Teenager Found Guilty Of Plotting Mass Murder At College

    Liam Lyburd, from Newcastle, was found guilty of possessing dangerous weapons, including five pipe bombs with nails attached, a semi-automatic handgun, exploding bullets, and a CS gas canister.

    A 19-year-old who was found with a stash of deadly weapons has been found guilty of a plot to kill students.

    Liam Lyburd had already pleaded guilty to nine counts of making or buying weapons but denied charges of planning to use them, the Newcastle Chronicle reported.

    After a four-day trial, the jury found him guilty of eight separate charges relating to owning weapons including homemade explosives, pipe bombs, a 9mm semi-automatic handgun, and explosive ammunition with intent to endanger life.

    The Chronicle reports that Lyburd "smirked" as the verdicts were read out and made a shooting gesture against his head while being lead away.

    He will be sentenced on 25 September but was told to expect a lengthy sentence.

    Lyburd, seen here posing at home, wrote during a conversation with a women he befriended online: "You will see me on the news covered in blood with my brain on the other side of the room."

    Police raided his house and found his homemade arsenal after a woman he'd been talking to online raised the alarm.

    The court heard how Lyburd planned to massacre students at Newcastle College and tweeted its official account on 3 November 2014 to see if it would be open.

    He told an Australian friend the same day: "I'm not going to do it today, I just can't."

    Police recovered a file from Lyburd's computer in which he mentioned seeking revenge on the college for kicking him out two years earlier.

    According to The Guardian, it said: "You people ruined my whole life, don't expect me to show mercy today. No one disrespects me and gets away with it.

    "I'll teach you people a little lesson on respect with my 9mm jacketed hollow points. It's time for extreme civil disobedience.

    "Fantasy will become reality today for sure. Where the mind goes the body will follow and, yes, people will die, there's no question about that."

    When he was arrested later that day, Lyburd reportedly told officers they had averted a massacre.

    Lyburd was also a skilled computer hacker who would target paedophiles by lurking on teenage chatrooms in order to fool them into downloading a malware virus that would encrypt their computer, requiring payment to be removed.

    The court heard how he would then exchange these payments into bitcoins and then pay for the gun and materials to make bombs.

    Lyburd had claimed during the trial that the pictures of him brandishing the weapons were an attempt to generate a reaction because he was lonely and that he had no plans to harm anyone.

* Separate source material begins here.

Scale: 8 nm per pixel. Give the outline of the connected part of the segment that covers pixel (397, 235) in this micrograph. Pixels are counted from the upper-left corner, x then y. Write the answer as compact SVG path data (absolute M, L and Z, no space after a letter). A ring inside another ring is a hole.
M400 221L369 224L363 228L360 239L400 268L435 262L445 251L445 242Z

He had claimed during the trial that buying the gun was "not a big deal".

    But Nick Dry, for the prosecution, told the court: "This was no improbable fantasy of a naive daydreamer divorced from reality but a carefully planned revenge attack, constructed and resourced by an embittered yet highly skilled and savvy computer hacker who was able, by his own admission, to extract funds from others on the Internet, including bitcoins, which he then exchanged on the dark web for a semi-automatic pistol and expanding ammunition."